Burton Folsom’s The Myth of the Robber Barons describes the role of key entrepreneurs – Cornelius Vanderbilt, John D. Rockefeller, James J. Hill, Andrew Mellon, Charles Schwab, and the Scranton family – in the economic growth of the United States from 1850 to 1910. Most historians argue that these men were Robber Barons. The story, however, is more complicated. The author, Burton Folsom, divides the entrepreneurs into two groups market entrepreneurs and political entrepreneurs.
The market entrepreneurs, such as Hill, Vanderbilt, and Rockefeller, succeeded by producing a quality product at a competitive price. The market entrepreneurs helped lead to the rise of the U. S. as a major economic power. By 1910, the U. S. dominated the world in oil, steel, and railroads led by Rockefeller, Schwab (and Carnegie), and Hill.

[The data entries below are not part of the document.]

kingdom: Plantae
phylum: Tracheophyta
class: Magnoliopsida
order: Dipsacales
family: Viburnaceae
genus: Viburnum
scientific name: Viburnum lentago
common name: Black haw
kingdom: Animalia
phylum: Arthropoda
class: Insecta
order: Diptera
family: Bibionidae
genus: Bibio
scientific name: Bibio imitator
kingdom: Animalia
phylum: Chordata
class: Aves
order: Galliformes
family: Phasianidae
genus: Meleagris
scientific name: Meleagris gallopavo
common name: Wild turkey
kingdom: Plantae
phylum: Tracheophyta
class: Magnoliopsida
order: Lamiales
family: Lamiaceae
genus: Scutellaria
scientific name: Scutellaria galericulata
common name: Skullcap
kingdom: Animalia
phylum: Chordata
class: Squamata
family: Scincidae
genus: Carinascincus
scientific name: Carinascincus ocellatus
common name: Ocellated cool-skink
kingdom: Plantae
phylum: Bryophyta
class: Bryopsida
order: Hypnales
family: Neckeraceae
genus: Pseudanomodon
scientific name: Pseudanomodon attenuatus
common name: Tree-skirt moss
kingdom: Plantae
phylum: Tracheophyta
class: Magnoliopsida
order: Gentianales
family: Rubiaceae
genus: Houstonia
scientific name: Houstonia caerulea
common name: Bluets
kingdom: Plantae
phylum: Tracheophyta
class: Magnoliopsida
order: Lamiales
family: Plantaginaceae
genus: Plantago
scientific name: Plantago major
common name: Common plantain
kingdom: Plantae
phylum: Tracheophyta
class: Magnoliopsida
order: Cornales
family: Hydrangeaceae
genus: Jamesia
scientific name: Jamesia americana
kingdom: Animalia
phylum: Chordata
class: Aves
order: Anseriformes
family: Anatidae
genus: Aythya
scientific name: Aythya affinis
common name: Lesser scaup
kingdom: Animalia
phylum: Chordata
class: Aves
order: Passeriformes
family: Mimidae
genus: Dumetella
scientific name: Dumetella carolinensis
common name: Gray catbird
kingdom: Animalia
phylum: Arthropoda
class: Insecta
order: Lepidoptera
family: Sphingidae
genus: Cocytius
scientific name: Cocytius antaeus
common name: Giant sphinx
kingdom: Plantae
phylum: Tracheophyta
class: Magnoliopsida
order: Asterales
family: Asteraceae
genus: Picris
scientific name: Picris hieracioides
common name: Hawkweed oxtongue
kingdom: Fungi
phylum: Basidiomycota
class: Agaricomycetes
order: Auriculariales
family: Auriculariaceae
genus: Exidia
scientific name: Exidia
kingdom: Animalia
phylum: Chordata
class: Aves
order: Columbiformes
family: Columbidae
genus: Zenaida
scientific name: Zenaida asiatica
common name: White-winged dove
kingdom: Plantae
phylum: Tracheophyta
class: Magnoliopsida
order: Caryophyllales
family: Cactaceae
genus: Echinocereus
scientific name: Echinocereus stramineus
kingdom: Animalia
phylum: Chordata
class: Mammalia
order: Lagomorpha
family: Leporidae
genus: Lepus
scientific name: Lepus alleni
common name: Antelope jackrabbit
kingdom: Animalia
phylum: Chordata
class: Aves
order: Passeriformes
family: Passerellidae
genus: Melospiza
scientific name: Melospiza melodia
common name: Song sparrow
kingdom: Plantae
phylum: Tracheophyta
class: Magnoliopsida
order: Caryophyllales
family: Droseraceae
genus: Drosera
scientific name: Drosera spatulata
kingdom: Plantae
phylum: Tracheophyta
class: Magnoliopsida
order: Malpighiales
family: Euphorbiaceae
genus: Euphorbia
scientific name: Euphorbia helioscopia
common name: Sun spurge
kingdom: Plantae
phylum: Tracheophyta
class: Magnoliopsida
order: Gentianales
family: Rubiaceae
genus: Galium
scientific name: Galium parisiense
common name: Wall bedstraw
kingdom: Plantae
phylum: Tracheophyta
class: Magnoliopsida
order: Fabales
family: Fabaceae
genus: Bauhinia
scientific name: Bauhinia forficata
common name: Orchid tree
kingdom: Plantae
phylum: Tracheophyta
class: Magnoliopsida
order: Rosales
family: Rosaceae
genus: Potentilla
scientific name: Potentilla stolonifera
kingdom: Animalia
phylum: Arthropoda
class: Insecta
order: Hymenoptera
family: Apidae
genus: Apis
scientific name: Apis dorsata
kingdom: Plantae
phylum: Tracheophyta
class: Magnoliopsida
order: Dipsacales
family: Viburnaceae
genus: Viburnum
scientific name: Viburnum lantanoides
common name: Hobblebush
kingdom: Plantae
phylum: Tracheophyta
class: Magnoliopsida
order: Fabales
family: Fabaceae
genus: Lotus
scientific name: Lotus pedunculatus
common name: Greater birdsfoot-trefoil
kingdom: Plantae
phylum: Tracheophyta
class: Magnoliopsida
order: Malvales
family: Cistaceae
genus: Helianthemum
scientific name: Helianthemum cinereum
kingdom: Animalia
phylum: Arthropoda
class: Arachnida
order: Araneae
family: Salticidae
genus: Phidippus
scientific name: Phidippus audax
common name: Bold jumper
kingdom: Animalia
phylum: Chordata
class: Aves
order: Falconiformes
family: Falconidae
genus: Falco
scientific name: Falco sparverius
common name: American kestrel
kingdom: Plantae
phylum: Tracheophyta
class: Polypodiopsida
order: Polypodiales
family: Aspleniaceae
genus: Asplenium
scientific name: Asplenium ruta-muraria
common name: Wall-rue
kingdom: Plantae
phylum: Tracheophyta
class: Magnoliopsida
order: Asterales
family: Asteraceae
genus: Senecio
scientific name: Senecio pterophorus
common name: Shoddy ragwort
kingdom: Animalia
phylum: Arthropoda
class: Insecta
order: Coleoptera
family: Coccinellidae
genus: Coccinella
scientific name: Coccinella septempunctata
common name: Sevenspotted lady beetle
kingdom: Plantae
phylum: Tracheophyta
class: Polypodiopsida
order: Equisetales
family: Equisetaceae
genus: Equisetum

The political entrepreneurs such as Edward Collins in steamships and in railroads the leaders of the Union Pacific Railroad were men who used the power of government to succeed. They tried to gain subsidies, or in some way use government to stop competitors. The political entrepreneurs were a drain on the taxpayers and a thorn in the side of the market entrepreneurs. Interestingly, the political entrepreneurs often failed without help from government they could not produce competitive products.